→ Les consignes:
(a) Traduisez en anglais la phrase suivante de l'entretien : « Le contrebassiste regrette alors de ne pas être harmoniciste ! »
(b) Répondez aux questions suivantes à partir de l'entretien :
(i) Quels deux noms figurent sous le titre « Entretien » ?
(ii) Qui a mis au point la Volante Bass ?
(iii) D'après la question de Citizen Jazz, de quels instruments la personne interrogée joue-t-elle ?
(c) Recopiez fidèlement le passage de l'entretien qui commence aux mots « Cure de jouvence » et s'arrête après « une contrebasse pliante ? ».

──────── Page

Entretien

Patrick Avigdor, Michel Benita

Cure de jouvence pour une « grand-mère » pas comme les autres…

Quand il s’agit d’aller faire un tour, la « grand-mère » est plutôt encombrante, fragile et dépensière… Le contrebassiste regrette alors de ne pas être harmoniciste ! Bien sûr, il peut toujours abandonner l’aïeule à la maison et se rabattre sur une basse électrique, une electric upright bass ou une baby bass. Mais dans aucun cas, il ne retrouvera le caractère de l’ancêtre, à moins, peut-être, qu’il n’adopte la Volante Bass, une contrebasse pliable mise au point par Patrick Avigdor, et testée, entre autres, par Michel Benita.

  • Citizen Jazz : Vous êtes guitariste et banjoïste, alors pourquoi une contrebasse pliante ?

────────────────
──────── Entrées de données

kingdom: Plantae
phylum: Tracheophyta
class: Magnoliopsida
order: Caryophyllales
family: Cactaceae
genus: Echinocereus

────────────────

→ Les réponses:
(a) The double bass player then regrets not being a harmonica player!

(b)
(i) Patrick Avigdor et Michel Benita.
(ii) Patrick Avigdor.
(iii) De la guitare et du banjo.

(c)
Cure de jouvence pour une « grand-mère » pas comme les autres…

Quand il s’agit d’aller faire un tour, la « grand-mère » est plutôt encombrante, fragile et dépensière… Le contrebassiste regrette alors de ne pas être harmoniciste ! Bien sûr, il peut toujours abandonner l’aïeule à la maison et se rabattre sur une basse électrique, une electric upright bass ou une baby bass. Mais dans aucun cas, il ne retrouvera le caractère de l’ancêtre, à moins, peut-être, qu’il n’adopte la Volante Bass, une contrebasse pliable mise au point par Patrick Avigdor, et testée, entre autres, par Michel Benita.

  • Citizen Jazz : Vous êtes guitariste et banjoïste, alors pourquoi une contrebasse pliante ?